WRITTEN PROBLEM ▸ Edit the case study below by reproducing it from "One of the world’s" up to and including "ongoing product innovation.", with "centralized" changed to "unified".

GIVEN TEXT ▸
* BEGIN *

Shyft Global Services improves lead time variability and reduces supply chain expenses

With the IoT explosion creating more innovation in the industry and more and more products becoming “smart” products, common consumer products are becoming obsolete in half the time they once did.

This, in turn, creates a burden for many manufacturers who are trying to keep up with the pace of innovation — especially if they leverage large networks of downstream dealers and resellers to bring their products to market.

Chapter 1

Executive Summary

One of the world’s leading manufacturers of imaging and information solutions for business and home use needed to respond to the growing pressures from their global community of 600+ dealers and resellers who struggled with order lead times and processing delays. They needed a complete restructuring of distribution logistics and the conversion of various internal and third-party order support functions into a centralized operation while maintaining a margin profile that would provide enough cash flow to support ongoing product innovation.

Chapter 2

The Situation

Profile: The Company

  • Leading manufacturer of imaging and information products for businesses and end consumers
  • Global Employees: 50,000+
  • Net Sales 2018: $21B+
  • Net Income 2018: $5.6B
  • Global Headquarters: Japan
  • Products: Consumer, office and commercial products

As one of the world's most successful brands in imaging and information products with strong market share in business solutions as well as the U.S. consumer market, the company had a well-established supply chain logistics infrastructure. As one of a number of equally significant brands under a large parent company, several components of that infrastructure were built on a core of colocated facilities and shared services.

Facing a period of stagnant growth and new market pressures driven by increasingly competitive product innovation pressures, the company engaged with one of the top consulting firms to evaluate all aspects of their business. In evaluating the supply chain and existing route to market processes, four key areas were identified for focused improvement and business modernization:

  • Cost controls
  • Lead time delays
  • Processing complexity
  • Dealer service levels and experience


While the company remained in a state of neither growth nor decline, other business units within the corporate structure were facing significant change in the form of an overall decline in sales and/or supply chain restructuring. This overall shift in the corporate dynamic was impactful, as the company was burdened with a disproportionate amount of the corporate allocation, paying a premium for underutilized facilities and shared services that were established to support a much larger corporate structure, now in decline.

* END *

RECORDS SHOWN ▸

* BEGIN *

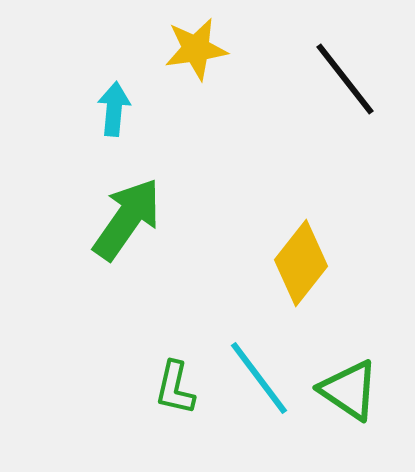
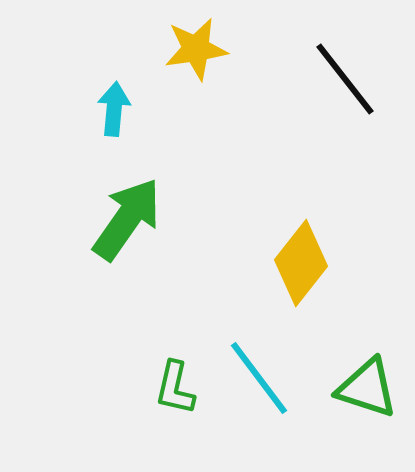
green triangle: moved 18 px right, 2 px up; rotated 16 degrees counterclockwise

* END *
* BEGIN *

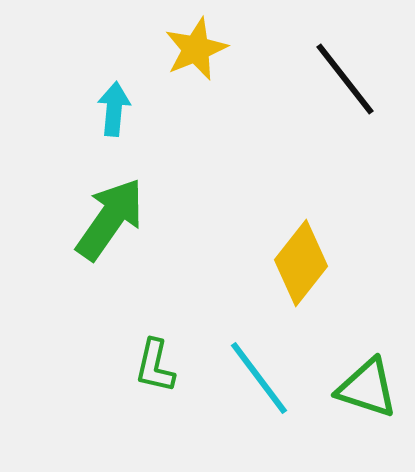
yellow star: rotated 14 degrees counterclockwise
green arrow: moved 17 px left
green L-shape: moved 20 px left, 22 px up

* END *

COMPLETED TASK ▸
One of the world’s leading manufacturers of imaging and information solutions for business and home use needed to respond to the growing pressures from their global community of 600+ dealers and resellers who struggled with order lead times and processing delays. They needed a complete restructuring of distribution logistics and the conversion of various internal and third-party order support functions into a unified operation while maintaining a margin profile that would provide enough cash flow to support ongoing product innovation.